FaceApp, pour faire la chose innocente qu’elle annonce, doit recueillir des données si personnelles que sa remise et sa saisie fréquentes pourraient bientôt mettre fin à la libre circulation anonyme sur Terre. C’est ce qu’exige l’économie applicative, souvent synonyme de nouvelle économie. Vous pouvez faire les suppositions les plus innocentes sur FaceApp et ses créateurs et arriver à la conclusion qu’il ne devrait pas exister, et pourtant le voilà, le jouet parfait pour smartphone, avec près d’un million de commentaires dans l’App Store, et une note de 4.7/5 étoiles. Ça a l’air dingue ? Essayez encore une fois de cette façon : Comment avez-vous fait cette photo ? Oh mon Dieu. FaceApp ? Je dois la télécharger. « Autoriser l’accès à vos photos » ? D’accord, « Allow. » « Permettre l’accès à la caméra » ? D’accord, « Enable ».

Si le vieil homme dans mon FaceApp pouvait parler, il pourrait crier : « FaceApp est la singularité ! FaceApp est la fin du monde. » Plus probablement, cependant, il ne se souviendrait pas du tout de FaceApp. Au contraire, il dirait probablement que FaceApp n’était qu’une application amusante dont les créateurs, après une mauvaise année ou deux, ont peut-être commencé à se demander combien valaient les choses auxquelles ils avaient déjà accès, et à qui, et qui, comme nous, ne ressentait pas vraiment le besoin de penser à quel point nous avions pris l’habitude de ne pas penser à comment, si une application échoue et disparaissait ou avait un succès incroyable, les données que nous lui avions données des années auparavant seraient utilisées à l’encontre de notre contrôle ou imagination.
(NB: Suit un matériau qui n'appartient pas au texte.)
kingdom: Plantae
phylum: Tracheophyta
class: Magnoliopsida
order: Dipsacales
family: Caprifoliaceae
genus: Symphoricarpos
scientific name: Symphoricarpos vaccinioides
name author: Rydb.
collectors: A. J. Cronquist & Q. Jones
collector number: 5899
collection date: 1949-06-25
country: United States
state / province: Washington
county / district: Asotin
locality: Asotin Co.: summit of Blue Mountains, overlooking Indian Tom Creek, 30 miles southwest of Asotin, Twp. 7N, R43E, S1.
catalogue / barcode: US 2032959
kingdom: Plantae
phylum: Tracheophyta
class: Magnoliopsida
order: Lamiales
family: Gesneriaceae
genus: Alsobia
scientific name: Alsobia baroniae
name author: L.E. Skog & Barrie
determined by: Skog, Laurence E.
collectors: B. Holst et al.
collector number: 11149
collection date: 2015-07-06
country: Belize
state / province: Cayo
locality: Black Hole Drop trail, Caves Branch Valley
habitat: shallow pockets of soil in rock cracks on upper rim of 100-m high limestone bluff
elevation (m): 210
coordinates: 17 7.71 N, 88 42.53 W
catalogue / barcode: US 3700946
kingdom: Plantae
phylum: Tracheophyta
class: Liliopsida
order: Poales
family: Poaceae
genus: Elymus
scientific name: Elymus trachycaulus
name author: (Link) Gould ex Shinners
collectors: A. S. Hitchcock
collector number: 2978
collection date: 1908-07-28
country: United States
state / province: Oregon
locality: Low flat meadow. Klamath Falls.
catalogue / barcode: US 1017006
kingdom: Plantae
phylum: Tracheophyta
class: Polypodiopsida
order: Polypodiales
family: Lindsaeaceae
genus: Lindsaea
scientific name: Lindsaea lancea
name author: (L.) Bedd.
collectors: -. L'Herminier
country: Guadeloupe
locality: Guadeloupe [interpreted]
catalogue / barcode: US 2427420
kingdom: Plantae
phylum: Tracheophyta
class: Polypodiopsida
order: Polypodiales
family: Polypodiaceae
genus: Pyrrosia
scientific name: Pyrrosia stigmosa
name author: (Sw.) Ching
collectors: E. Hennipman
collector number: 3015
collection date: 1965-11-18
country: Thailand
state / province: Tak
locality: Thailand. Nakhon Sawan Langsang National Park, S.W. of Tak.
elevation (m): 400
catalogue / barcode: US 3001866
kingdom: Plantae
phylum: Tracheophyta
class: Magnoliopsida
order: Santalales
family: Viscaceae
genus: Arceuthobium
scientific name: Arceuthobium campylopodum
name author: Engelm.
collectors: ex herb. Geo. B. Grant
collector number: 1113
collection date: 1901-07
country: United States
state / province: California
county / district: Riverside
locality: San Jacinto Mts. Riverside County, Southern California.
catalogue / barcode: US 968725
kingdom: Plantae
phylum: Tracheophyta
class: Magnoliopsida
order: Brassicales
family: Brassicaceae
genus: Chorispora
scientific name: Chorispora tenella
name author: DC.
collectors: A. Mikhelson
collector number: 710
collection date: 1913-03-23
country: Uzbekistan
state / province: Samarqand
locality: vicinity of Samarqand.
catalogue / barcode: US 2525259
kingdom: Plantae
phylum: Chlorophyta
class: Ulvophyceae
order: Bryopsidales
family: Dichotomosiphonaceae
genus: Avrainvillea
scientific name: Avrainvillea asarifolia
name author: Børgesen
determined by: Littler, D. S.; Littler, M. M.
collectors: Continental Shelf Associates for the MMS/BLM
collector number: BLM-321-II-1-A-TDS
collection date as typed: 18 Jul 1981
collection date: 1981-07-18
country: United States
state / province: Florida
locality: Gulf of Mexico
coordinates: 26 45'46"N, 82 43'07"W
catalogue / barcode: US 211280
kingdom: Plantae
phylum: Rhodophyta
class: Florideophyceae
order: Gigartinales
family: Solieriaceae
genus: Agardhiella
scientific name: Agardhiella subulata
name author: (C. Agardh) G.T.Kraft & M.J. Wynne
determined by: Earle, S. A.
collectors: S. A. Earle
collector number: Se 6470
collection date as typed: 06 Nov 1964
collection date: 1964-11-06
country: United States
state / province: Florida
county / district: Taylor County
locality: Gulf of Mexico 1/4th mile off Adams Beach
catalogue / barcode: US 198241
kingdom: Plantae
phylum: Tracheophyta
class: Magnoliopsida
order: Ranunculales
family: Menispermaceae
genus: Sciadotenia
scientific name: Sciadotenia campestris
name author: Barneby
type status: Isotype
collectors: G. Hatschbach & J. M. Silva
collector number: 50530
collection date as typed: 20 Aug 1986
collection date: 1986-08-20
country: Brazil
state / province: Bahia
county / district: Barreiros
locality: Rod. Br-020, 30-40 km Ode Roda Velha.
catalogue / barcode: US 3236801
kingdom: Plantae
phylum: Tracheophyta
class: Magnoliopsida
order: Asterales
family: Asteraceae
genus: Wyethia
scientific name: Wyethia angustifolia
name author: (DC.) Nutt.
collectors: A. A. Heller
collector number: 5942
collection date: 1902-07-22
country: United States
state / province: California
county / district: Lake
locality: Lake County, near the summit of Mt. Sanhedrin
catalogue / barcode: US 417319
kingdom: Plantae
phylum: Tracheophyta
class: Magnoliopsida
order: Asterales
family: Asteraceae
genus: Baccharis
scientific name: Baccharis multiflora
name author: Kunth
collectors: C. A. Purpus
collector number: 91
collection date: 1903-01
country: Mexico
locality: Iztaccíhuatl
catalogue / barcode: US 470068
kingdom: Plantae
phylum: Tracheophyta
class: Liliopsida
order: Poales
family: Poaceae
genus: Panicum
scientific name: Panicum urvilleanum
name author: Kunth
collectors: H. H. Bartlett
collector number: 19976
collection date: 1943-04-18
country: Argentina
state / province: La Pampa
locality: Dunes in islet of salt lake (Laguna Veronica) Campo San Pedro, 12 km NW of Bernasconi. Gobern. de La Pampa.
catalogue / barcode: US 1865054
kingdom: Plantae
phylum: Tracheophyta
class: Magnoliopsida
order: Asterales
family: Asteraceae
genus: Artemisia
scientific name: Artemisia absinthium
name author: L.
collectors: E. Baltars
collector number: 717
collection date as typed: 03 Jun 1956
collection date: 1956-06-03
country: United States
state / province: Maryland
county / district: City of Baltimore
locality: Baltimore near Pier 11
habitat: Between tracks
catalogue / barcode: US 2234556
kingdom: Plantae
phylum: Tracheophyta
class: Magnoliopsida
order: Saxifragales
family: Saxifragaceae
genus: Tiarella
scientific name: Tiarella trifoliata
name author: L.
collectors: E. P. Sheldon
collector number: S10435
L’histoire de FaceApp a été courte, confuse et spéculative, mais bien sûr elle l’a été. Le monde numérique qui l’a produit est configuré pour nous donner l’impression de perdre la tête. Son histoire, aussi facile qu’elle soit à rejeter, et aussi manifestement frivole que l’est son sujet, n’est pas excusée, mais plutôt mise en valeur par la façon dont elle rime avec les histoires beaucoup plus longues de Facebook et Google. C’était Facebook sur lequel nous téléchargions des photos, pour des raisons stupides et poignantes, il y a 15 ans. Et c’est Facebook qui a commencé à nous demander de les marquer, puis qui a commencé à les marquer lui-même. C’est Google qui a commencé comme une chose et est devenu beaucoup de choses, chacune plus grande que la première, portant avec elle toutes les données que nous lui avons données, et toutes les permissions que nous avons accordées à ses anciens moi méconnaissables. Et bien que les trahisons de Facebook, à la fois poursuivables et plus générales, soient à la fois mieux établies et beaucoup plus importantes que tout ce à quoi une application gimmick comme FaceApp pourrait aspirer, Facebook a aussi été un site gimmick, pendant un certain temps.

Le contrecoup de Facebook a été intense, confus et souvent critiqué comme étant malavisé, car il remonte les branches apparemment innombrables d’un arbre de diagnostic. Ce contrecoup, tout comme le contrecoup de FaceApp, s’inscrit dans le cadre industriel et juridique qui a produit ces applications en premier lieu. Une amende de 5 milliards de dollars que l’entreprise peut facilement payer en raison du traitement des données des utilisateurs par Facebook. Celui qui tient pour acquis que l’industrie a le droit d’utiliser à perpétuité des formes mal comprises de données personnelles. Et qui n’ose pas envisager la possibilité qu’il ait créé quelque chose qui, dans sa forme populaire, ne devrait tout simplement pas exister.